Ragusa - Traffico di droga, sequestri di persona. Stupri. Blitz della Dia contro Cosa nostra e i suoi affari in Sicilia, 34 gli ordini di arresto. Fermato pure un capo ultrà della Juve, Andrea Puntorno, uno dei leader del gruppo «Bravi ragazzi», che già in passato ha avuto problemi con la giustizia. La Direzione investigativa antimafia ha eseguito ad Agrigento, Palermo, Trapani, Catania, Ragusa, Vibo Valentia e Parma, un’ordinanza di custodia cautelare, emessa dalla Dda di Palermo, nei confronti di 32 persone accusate di associazione mafiosa, partecipazione e concorso in associazione per delinquere finalizzata al traffico ed allo spaccio di sostanze stupefacenti, aggravata dal metodo mafioso, detenzione abusiva di armi, sequestro di persona a scopo di estorsione aggravato e danneggiamento mediante incendio. All’operazione hanno preso parte anche i carabinieri del Comando provinciale di Agrigento che hanno eseguito ulteriori 2 ordinanze di custodia cautelare, per concorso in sequestro di persona e violenza sessuale, aggravati dal metodo mafioso. L’operazione «Kerkent», coordinata dalla procura di Palermo, ha permesso di sgominare un’associazione per delinquere con base operativa ad Agrigento e ramificazioni, in particolare, nel palermitano ed in Calabria, specializzata nel traffico di sostanze stupefacenti, attraverso uno strutturato gruppo criminale armato.

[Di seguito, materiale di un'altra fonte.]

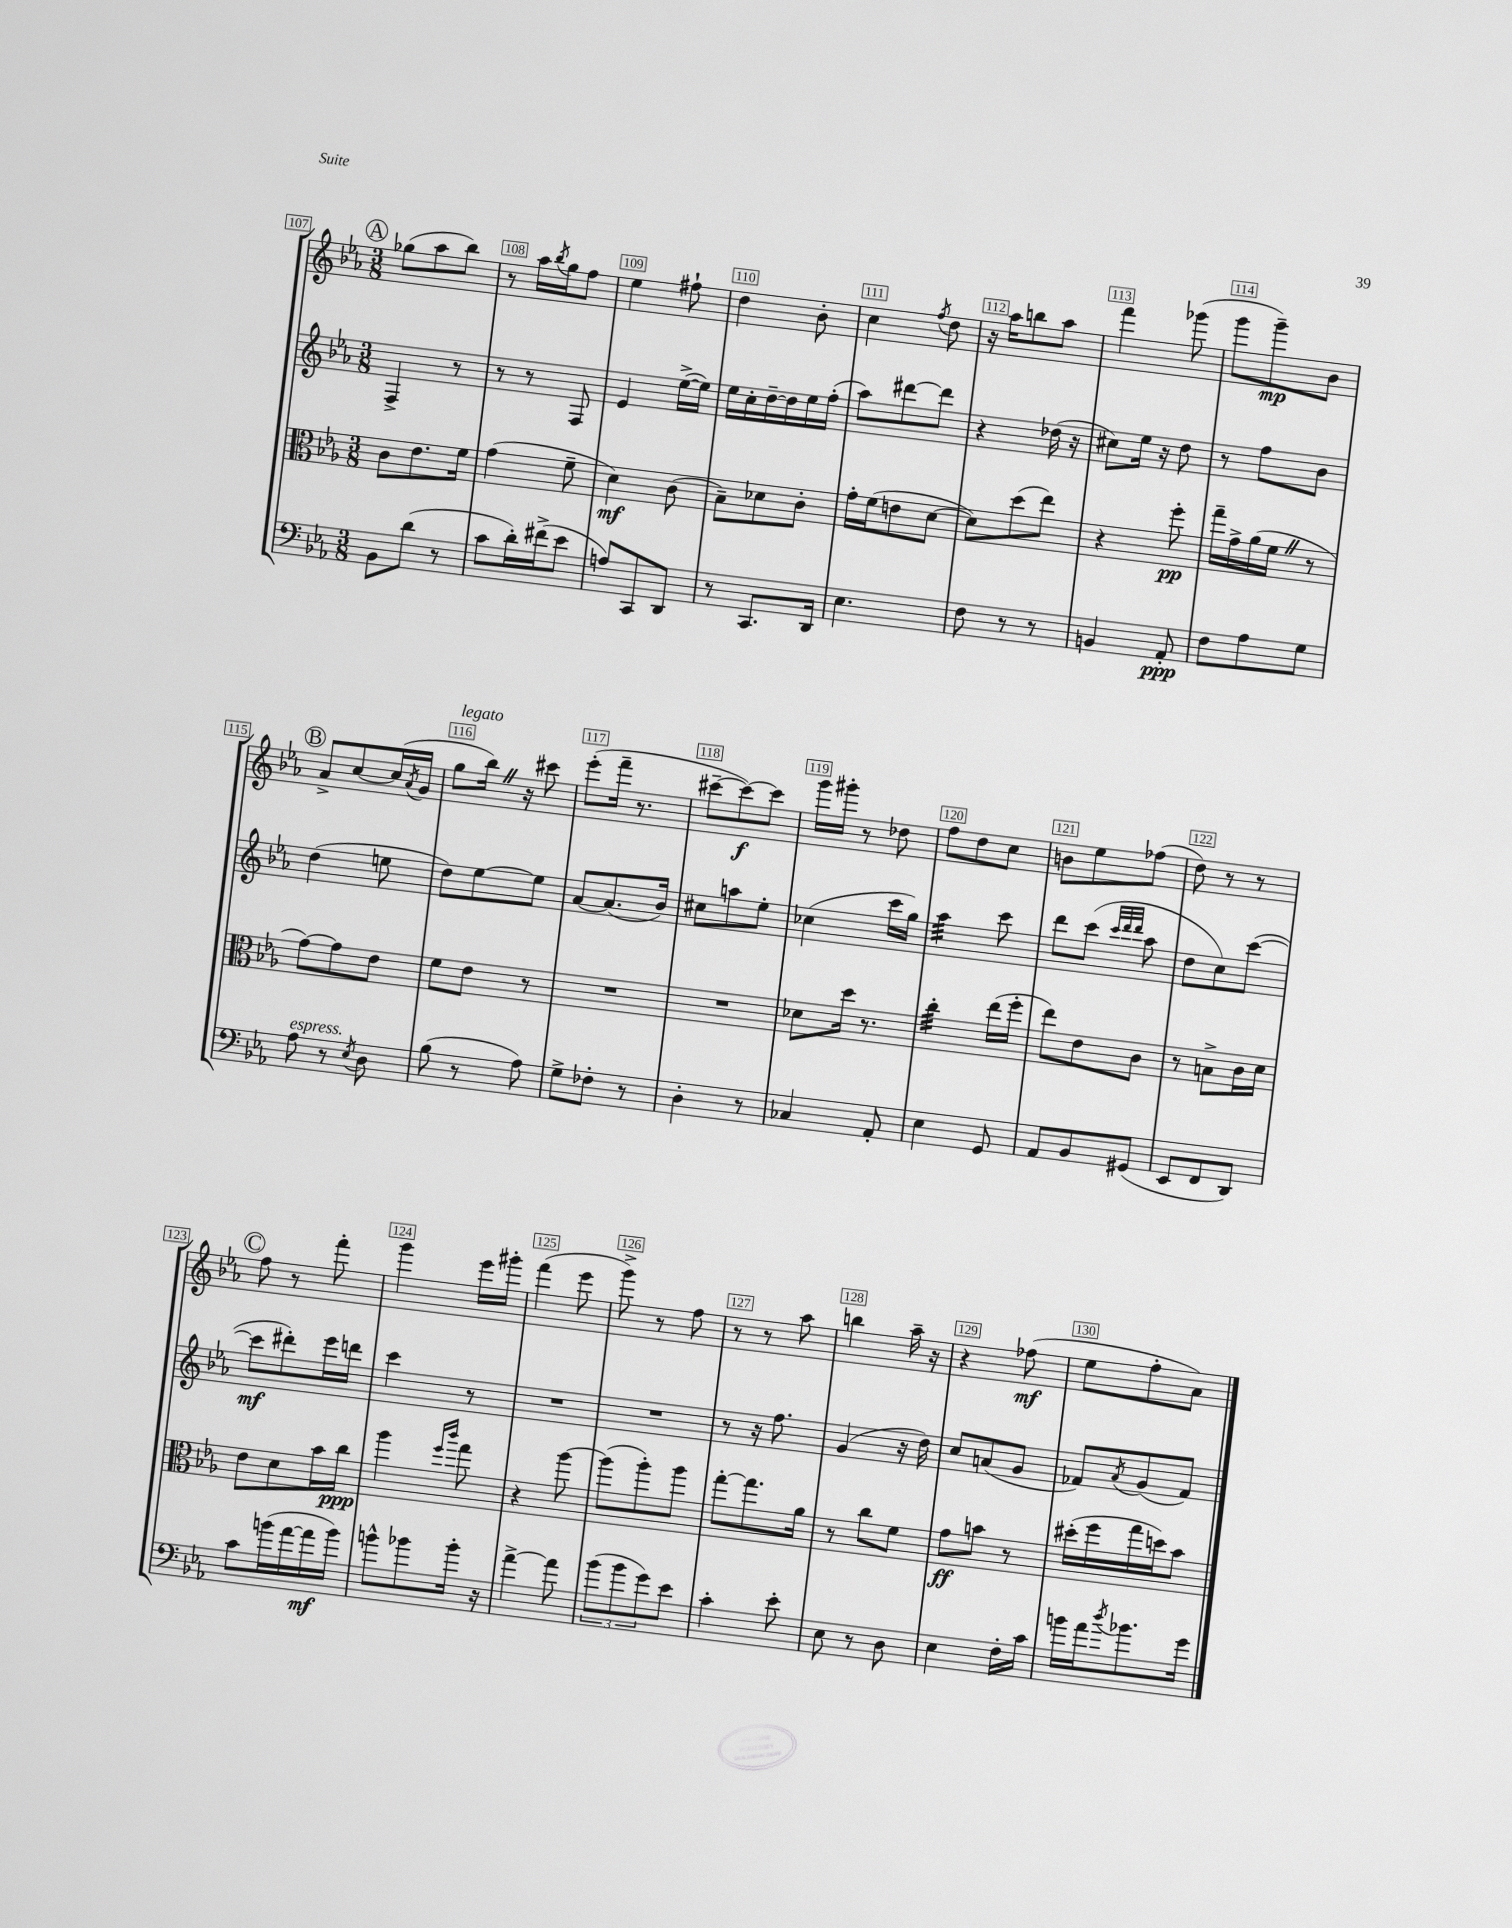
<<
\new StaffGroup <<
\new Staff = "s0" {
    \clef treble \key ees \major \numericTimeSignature \time 3/8
    \mark \markup { \circle "A" } ges''8( aes''8 bes''8) |
    r8 aes''16 \acciaccatura { bes''8 } g''16 f''8 |
    ees''4 fis''8-! |
    d''4 bes'8-. |
    c''4 \acciaccatura { f''8 } d''8 |
    r16 aes''16 b''8 aes''8 |
    f'''4 ges'''8( |
    g'''8 g'''8--\mp) bes'8 |
    \mark \markup { \circle "B" } aes'8-> c''8~ c''16( \acciaccatura { aes'8 } g'16 |
    g''8^\markup { \italic "legato" } bes''16) \once \override BreathingSign.text = \markup { \musicglyph "scripts.caesura.straight" } \breathe r16 cis'''8 |
    ees'''8-.( f'''16-- r8. |
    cis'''8~-- cis'''8~\f) cis'''8 |
    g'''16 gis'''16-. r8 des''8 |
    f''8 d''8 c''8 |
    b'8 ees''8 fes''8( |
    d''8) r8 r8 |
    \mark \markup { \circle "C" } f''8 r8 f'''8-. |
    g'''4 ees'''16 gis'''16-. |
    f'''4( ees'''8 |
    g'''8->) r8 f''8 |
    r8 r8 aes''8 |
    b''4 aes''16-- r16 |
    r4 fes''8\mf( |
    ees''8 f''8-. aes'8) \bar "|." |
}
\new Staff = "s1" {
    \clef treble \key ees \major \numericTimeSignature \time 3/8
    \mark \markup { \circle "A" } f4-> r8 |
    r8 r8 f8 |
    ees'4 ees''16~->( ees''16) |
    ees''16 c''16-. d''16~-- d''16 ees''16 f''16-.( |
    aes''8) dis'''8~ dis'''8 |
    r4 des''16( r16 |
    cis''8) ees''16 r16 d''8 |
    r8 f''8 bes'8 |
    \mark \markup { \circle "B" } d''4( e''8 |
    d''8) ees''8~ ees''8 |
    aes'8~ aes'8.( bes'16) |
    cis''8 a''8 ees''8-. |
    ces''4( c'''16 g''16) |
    aes''4:32 c'''8 |
    d'''8 c'''8( \grace { c'''32 d'''32 d'''32 } aes''8 |
    d''8 c''8) c'''8~( |
    \mark \markup { \circle "C" } c'''8\mf dis'''8-.) ees'''16 d'''16 |
    c'''4 r8 |
    R4. |
    R4. |
    r8 r16 f''8. |
    g'4( r16 d''16) |
    c''8 a'8( g'8 |
    fes'8) \acciaccatura { aes'8 } g'8( fes'8) \bar "|." |
}
\new Staff = "s2" {
    \clef alto \key ees \major \numericTimeSignature \time 3/8
    \mark \markup { \circle "A" } c'8 ees'8. f'16 |
    g'4( f'8-- |
    d'4\mf) c'8( |
    bes8--) des'8 c'8-. |
    g'16-. f'16( e'8 d'8~ |
    d'8) d''8( ees''8) |
    r4 f''8-.\pp |
    g''16-- g'16-> aes'16( f'16 \once \override BreathingSign.text = \markup { \musicglyph "scripts.caesura.straight" } \breathe r8 |
    \mark \markup { \circle "B" } g'8~) g'8 ees'8 |
    f'8 ees'8 r8 |
    R4. |
    R4. |
    des'8 d''16 r8. |
    c''4:32-. ees''16( f''16-. |
    ees''8) ees'8 c'8 |
    r8 b8-> c'16 d'16 |
    \mark \markup { \circle "C" } ees'8 d'8 bes'16 c''16\ppp |
    aes''4 \grace { f''16 c'''16 } g''8 |
    r4 aes''8~ |
    aes''8( aes''8-.) aes''8 |
    g''8~-. g''8. aes'16 |
    r8 c''8 f'8 |
    g'8\ff b'8 r8 |
    dis''16-.( f''16 g''16 d''16) bes'8 \bar "|." |
}
\new Staff = "s3" {
    \clef bass \key ees \major \numericTimeSignature \time 3/8
    \mark \markup { \circle "A" } bes,8 d'8( r8 |
    c'8 d'16-.) fis'16->( ees'8 |
    a8) c,8 d,8 |
    r8 c,8. d,16 |
    ees4. |
    f8 r8 r8 |
    b,4 aes,8-.\ppp |
    f8 aes8 g8 |
    \mark \markup { \circle "B" } aes8^\markup { \italic "espress." } r8 \acciaccatura { ees8 } d8 |
    bes8( r8 aes8) |
    g8-> fes8-. r8 |
    d4-. r8 |
    ces4 aes,8-. |
    ees4 g,8 |
    aes,8 bes,8 gis,8( |
    ees,8 f,8 d,8) |
    \mark \markup { \circle "C" } c'8 b'16( aes'16~ aes'16\mf b'16) |
    b'8-^ bes'8 bes'16-. r16 |
    aes'4~-> aes'8 |
    \tuplet 3/2 { bes'8( bes'8 g'8) } ees'8 |
    c'4-. ees'8-. |
    ees8 r8 d8 |
    ees4 f16-. c'16 |
    b'16 aes'16 \acciaccatura { d''8 } bes'8. g'16 \bar "|." |
}
>>
>>
\layout { \context { \Score currentBarNumber = #107 \override BarNumber.break-visibility = ##(#f #t #t) barNumberVisibility = #all-bar-numbers-visible \override BarNumber.stencil = #(make-stencil-boxer 0.1 0.3 ly:text-interface::print) } }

Tra gli arrestati, anche due fiancheggiatori di Antonio Massimino, considerato l’attuale reggente della famiglia mafiosa di Agrigento. I carabinieri del Comando provinciale hanno sottoposto ai domiciliari, per sequestro di persona e violenza sessuale, Gabriele Micciché, 28 enne di Agrigento, ritenuto braccio operativo del boss Massimino, e Salvatore Ganci, 45 enne del luogo, commerciante di auto. I due avrebbero eseguito un sequestro di persona e una violenza sessuale per volontà del boss. Per il 50 enne Antonio Massimino è scattata invece, presso la Casa Circondariale dove è attualmente detenuto, la notifica dell’ordinanza di custodia cautelare in carcere, con l’accusa di aver ordinato un sequestro di persona e di avere commesso una violenza sessuale.

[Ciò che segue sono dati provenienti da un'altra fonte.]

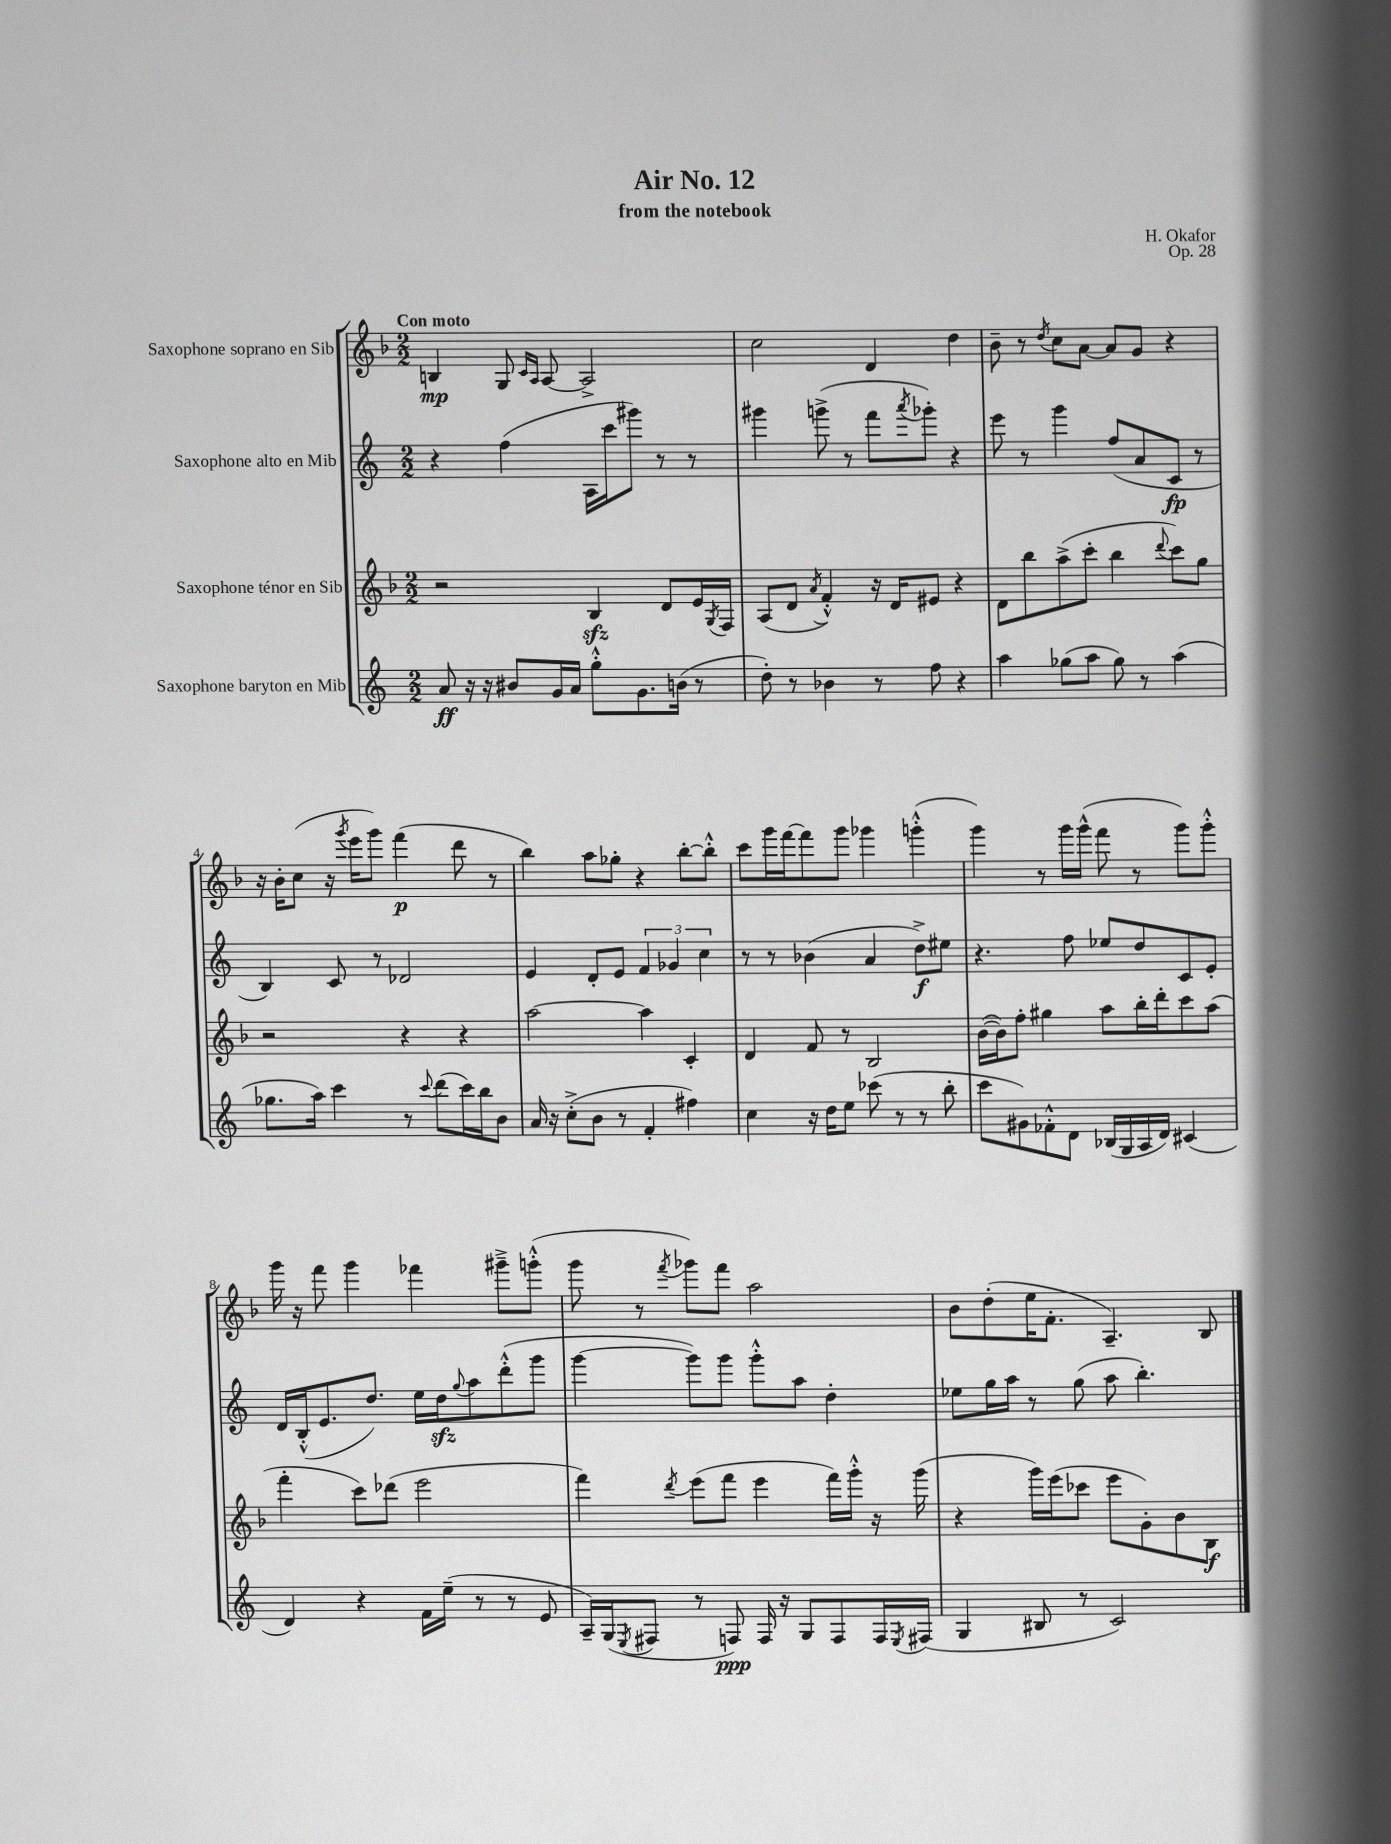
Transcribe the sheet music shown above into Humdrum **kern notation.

**kern	**dynam	**kern	**dynam	**kern	**dynam	**kern	**dynam
*part4	*part4	*part3	*part3	*part2	*part2	*part1	*part1
*staff4	*staff4	*staff3	*staff3	*staff2	*staff2	*staff1	*staff1
*I"Saxophone baryton en Mib	*	*I"Saxophone ténor en Sib	*	*I"Saxophone alto en Mib	*	*I"Saxophone soprano en Sib	*
*clefG2	*	*clefG2	*	*clefG2	*	*clefG2	*
*k[]	*	*k[b-]	*	*k[]	*	*k[b-]	*
*M2/2	*	*M2/2	*	*M2/2	*	*M2/2	*
=1	=1	=1	=1	=1	=1	=1	=1
!	!	!	!	!	!	!LO:TX:a:B:t=Con moto	!
8a/	ff	2r	.	4r	.	4Bn/	mp
16r	.	.	.	.	.	.	.
16r	.	.	.	.	.	.	.
8b#X/L	.	.	.	(4ff\	.	8G/	.
.	.	.	.	.	.	16qqc/LL	.
.	.	.	.	.	.	16qqA/JJ	.
16g/L	.	.	.	.	.	[8A/	.
16a/JJ	.	.	.	.	.	.	.
8gg'^^\L	.	4B-zz/	.	16A\LL	.	2A^/]	.
.	.	.	.	16ccc\J	.	.	.
8.g\	.	.	.	8ggg#X\J)	.	.	.
.	.	8d/L	.	8r	.	.	.
(16bn\Jk	.	.	.	.	.	.	.
8r	.	16e/L	.	8r	.	.	.
.	.	8qG/	.	.	.	.	.
.	.	16F/JJ	.	.	.	.	.
=2	=2	=2	=2	=2	=2	=2	=2
8dd'\)	.	(8A/L	.	4ggg#X\	.	2cc\	.
8r	.	8d/J	.	.	.	.	.
.	.	8qa/	.	.	.	.	.
4b-X\	.	4f'^^/)	.	(8gggn^\	.	.	.
.	.	.	.	8r	.	.	.
8r	.	16r	.	8fff\L	.	4d/	.
.	.	16d/KL	.	.	.	.	.
.	.	.	.	8qaaa/	.	.	.
8ff\	.	8e#X/J	.	8ggg-X'\J)	.	.	.
4r	.	4r	.	4r	.	4dd\	.
=3	=3	=3	=3	=3	=3	=3	=3
4aa\	.	8d\L	.	8eee\	.	8b-~\	.
.	.	8bb-\	.	8r	.	8r	.
.	.	.	.	.	.	8qdd/	.
(8gg-X\L	.	(8aa^\	.	4ggg\	.	8cc\L	.
8aa\J	.	8ccc'\J	.	.	.	[8a\J	.
8gg-\)	.	4bb-\	.	(8ff/L	.	8a/L]	.
8r	.	.	.	8a/	.	8g/J	.
.	.	8qqddd/	.	.	.	.	.
(4aa\	.	8ccc\L)	.	8c/J	fp	4r	.
.	.	8gg\J	.	8r	.	.	.
!!LO:LB:g=z
=4	=4	=4	=4	=4	=4	=4	=4
8.gg-X\L	.	2r	.	4B/)	.	16r	.
.	.	.	.	.	.	16b-'\KL	.
.	.	.	.	.	.	(8cc\J	.
16aa\Jk)	.	.	.	.	.	.	.
4ccc\	.	.	.	8c/	.	16r	.
.	.	.	.	.	.	8qggg/	.
.	.	.	.	.	.	16eee\KL	.
.	.	.	.	8r	.	8ggg\J)	.
8r	.	4r	.	2d-X/	.	(4fff\	p
8qqccc/	.	.	.	.	.	.	.
(8ddd\L	.	.	.	.	.	.	.
16ccc\L)	.	4r	.	.	.	8ddd\	.
16bb\J	.	.	.	.	.	.	.
8b\J	.	.	.	.	.	8r	.
=5	=5	=5	=5	=5	=5	=5	=5
16a/	.	[2aa\	.	4e/	.	4bb-\)	.
16r	.	.	.	.	.	.	.
(8cc'^\L	.	.	.	.	.	.	.
8b\J	.	.	.	8d'/L	.	8aa\L	.
8r	.	.	.	8e/J	.	8gg-X'\J	.
4f'/	.	4aa\]	.	6f/	.	4r	.
.	.	.	.	6g-X/	.	.	.
4ff#X\)	.	4c'/	.	.	.	[8bb-'\L	.
.	.	.	.	6cc\	.	.	.
.	.	.	.	.	.	8bb-'^^\J]	.
=6	=6	=6	=6	=6	=6	=6	=6
4cc\	.	4d/	.	8r	.	8ccc\L	.
.	.	.	.	8r	.	16ggg\L	.
.	.	.	.	.	.	[16fff\J	.
16r	.	8f/	.	(4b-X\	.	8fff\]	.
16dd\KL	.	.	.	.	.	.	.
8ee\J	.	8r	.	.	.	8ggg\J	.
(8ccc-X\	.	2B-/	.	4a/	.	4ggg-X\	.
8r	.	.	.	.	.	.	.
8r	.	.	.	8dd^\L)	f	(4gggn'^^\	.
8bb'\	.	.	.	8ee#X\J	.	.	.
=7	=7	=7	=7	=7	=7	=7	=7
8ccc\L	.	([16b-\LL	.	4.r	.	4ggg\)	.
.	.	16b-\J])	.	.	.	.	.
8g#X\)	.	8ff'\J	.	.	.	.	.
8f-X'^^\	.	4gg#X\	.	.	.	8r	.
8d\J	.	.	.	8ff\	.	16ggg\LL	.
.	.	.	.	.	.	(16ggg^^\JJ	.
(16B-X/LL	.	8aa\L	.	8ee-X/L	.	8fff\	.
16G/	.	.	.	.	.	.	.
16A/	.	16bb-'\L	.	8dd/	.	8r	.
16d/JJ)	.	16ddd'\J	.	.	.	.	.
(4c#X/	.	8ccc\	.	8c/	.	8ggg\L)	.
.	.	(8aa\J	.	8e'/J	.	8ggg'^^\J	.
!!LO:LB:g=z
=8	=8	=8	=8	=8	=8	=8	=8
4d/)	.	4fff'\	.	16d/LL	.	16ggg\	.
.	.	.	.	(16B'^^/J	.	16r	.
.	.	.	.	8.e/	.	8fff\	.
4r	.	8ccc\L)	.	.	.	4ggg\	.
.	.	.	.	8.dd/J)	.	.	.
.	.	(8ddd-X\J	.	.	.	.	.
16f\LL	.	2eee\	.	16ee\LL	.	4fff-X\	.
(16ee~\JJ	.	.	.	16ddzz\J	.	.	.
.	.	.	.	8qqgg/	.	.	.
8r	.	.	.	8aa\	.	.	.
8r	.	.	.	(8ddd'^^\	.	8ggg#X~^\L	.
8e/	.	.	.	8ggg\J	.	(8gggn'^^\J	.
=9	=9	=9	=9	=9	=9	=9	=9
16A~/LL)	.	4fff\)	.	[4ggg\	.	8ggg\	.
(16G/J	.	.	.	.	.	.	.
8qE/	.	.	.	.	.	.	.
8F#X/J	.	.	.	.	.	8r	.
.	.	8qddd/	.	.	.	8qfff/	.
8r	.	(8eee\L	.	8ggg\L])	.	8ggg-X\L)	.
8Fn/)	ppp	8fff\J	.	8ggg\J	.	8fff\J	.
16F/	.	4eee\	.	8ggg'^^\L	.	2aa\	.
16r	.	.	.	.	.	.	.
8G/L	.	.	.	8aa\J	.	.	.
8F/	.	16fff\LL)	.	4dd'\	.	.	.
.	.	16ggg'^^\JJ	.	.	.	.	.
16F/L	.	16r	.	.	.	.	.
8qE/	.	.	.	.	.	.	.
(16F#X/JJ	.	(16ggg\	.	.	.	.	.
=10	=10	=10	=10	=10	=10	=10	=10
4G/	.	4r	.	8ee-X\L	.	8b-\L	.
.	.	.	.	16gg\L	.	(8dd'\	.
.	.	.	.	16aa\JJ	.	.	.
8B#X/	.	16ggg\LL)	.	8r	.	16ee\K	.
.	.	(16eee\J	.	.	.	8.f'\J	.
8r	.	8ccc-X\J	.	(8gg\	.	.	.
2c/)	.	8eee\L	.	8aa\	.	4.A~/)	.
.	.	8g'\)	.	4.bb'\)	.	.	.
.	.	8b-\	.	.	.	.	.
.	.	8B-\J	f	.	.	8B-/	.
==	==	==	==	==	==	==	==
*-	*-	*-	*-	*-	*-	*-	*-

Secondo gli investigatori e gli inquirenti Puntorno era in rapporti con il boss di Agrigento, finito anche lui agli arresti. L’ultrà era tornato un anno fa ad Agrigento, lasciando Torino. Secondo quanto emerso dall’inchiesta coordinata dalla procura di Palermo, l’uomo, già sottoposto a sorveglianza speciale, farebbe parte dell’associazione per delinquere sgominata dalla Dia. Il capo dei «Bravi ragazzi» è stato già coinvolto in operazioni contro lo smercio di droga e un vasto bagarinaggio.